Work instruction:
Copy out the lines below that hold the word "down".

Material shown:
• • • •
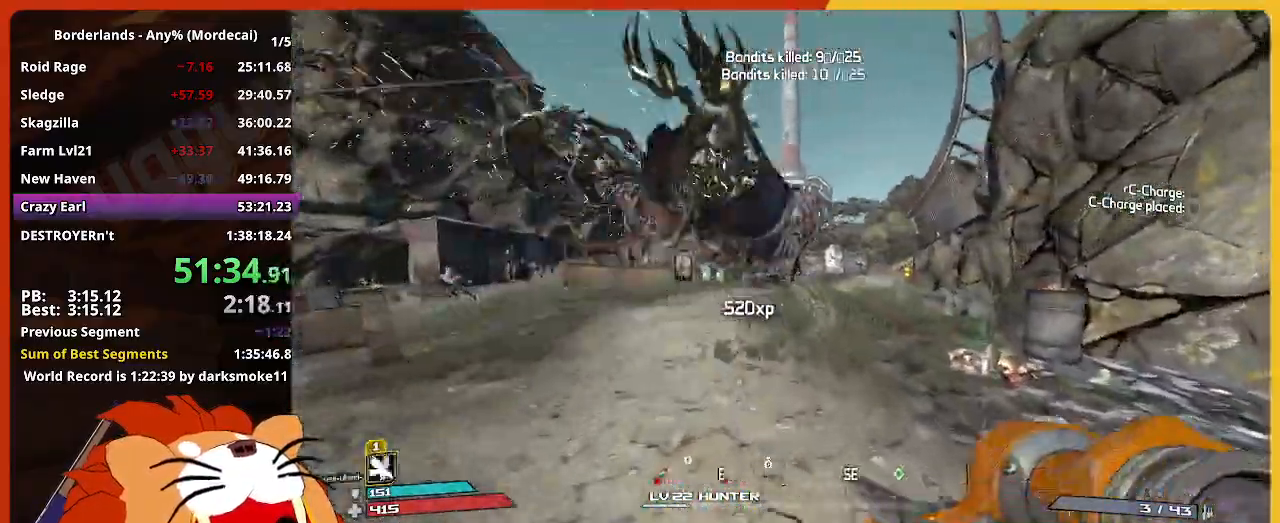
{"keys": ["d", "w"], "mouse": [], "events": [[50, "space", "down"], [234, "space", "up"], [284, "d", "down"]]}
• • • •
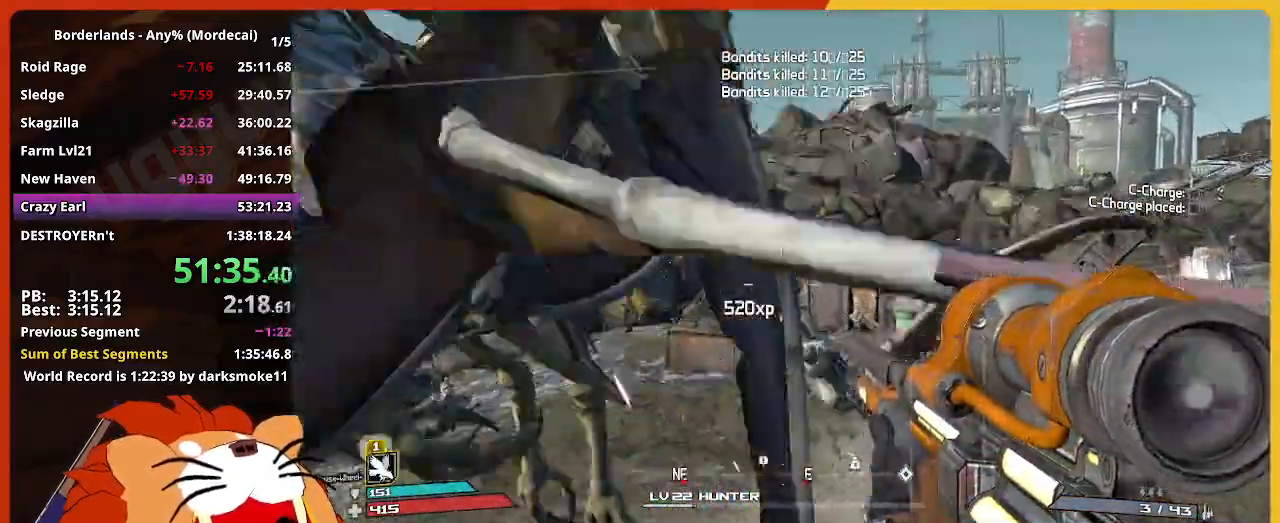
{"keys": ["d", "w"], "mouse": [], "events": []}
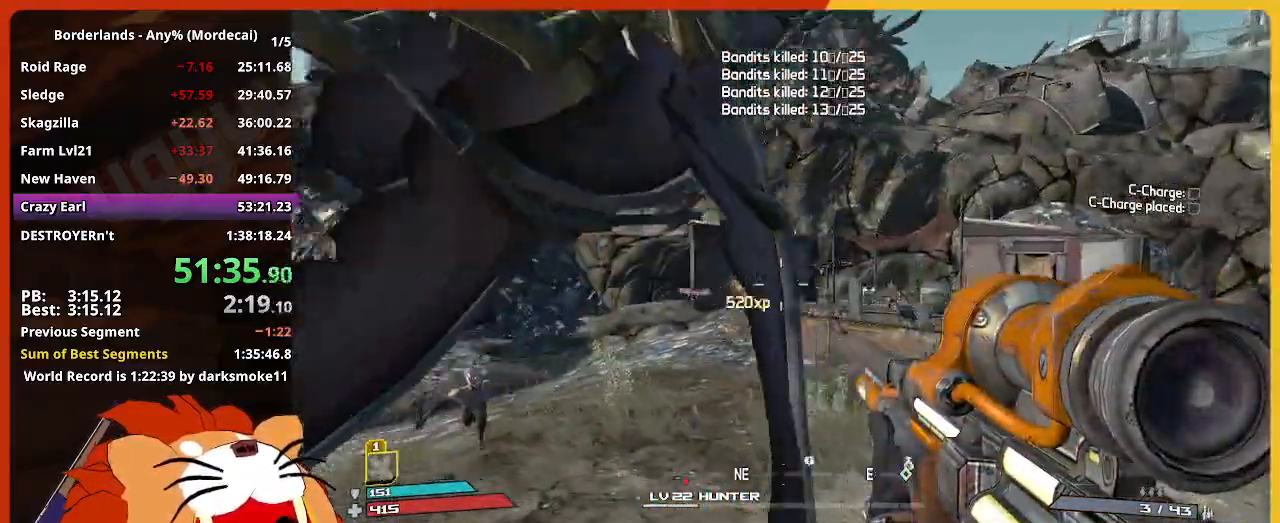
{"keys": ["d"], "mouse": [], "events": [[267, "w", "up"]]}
• • • •
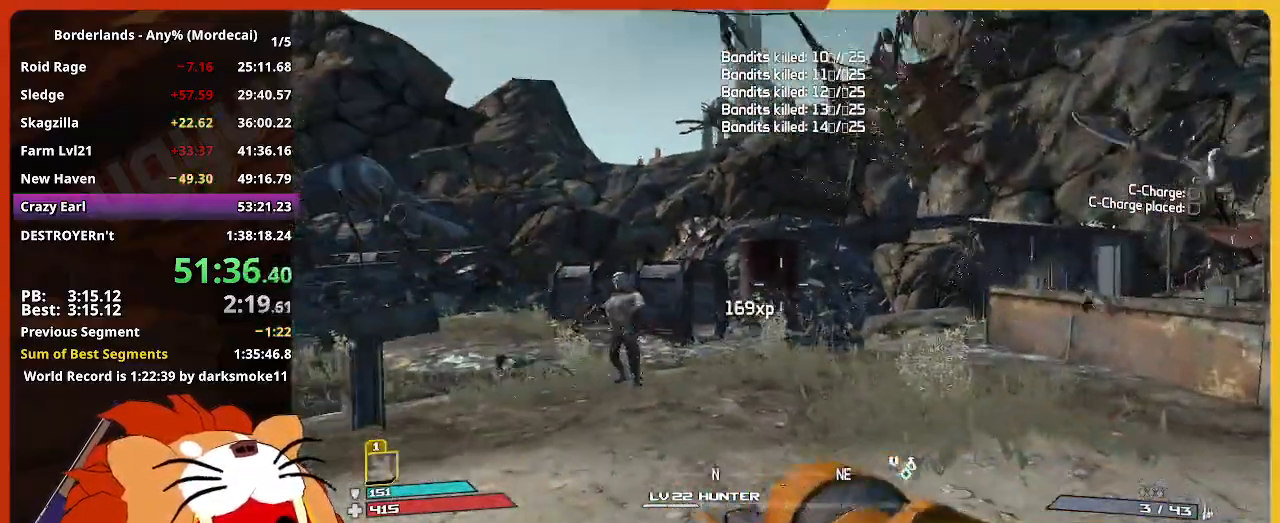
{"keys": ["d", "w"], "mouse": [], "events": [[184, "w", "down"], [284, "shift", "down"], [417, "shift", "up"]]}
• • • •
Task response:
{"keys": ["d", "w"], "mouse": [], "events": [[50, "space", "down"], [234, "space", "up"], [284, "d", "down"]]}
{"keys": ["d", "w"], "mouse": [], "events": [[184, "w", "down"], [284, "shift", "down"], [417, "shift", "up"]]}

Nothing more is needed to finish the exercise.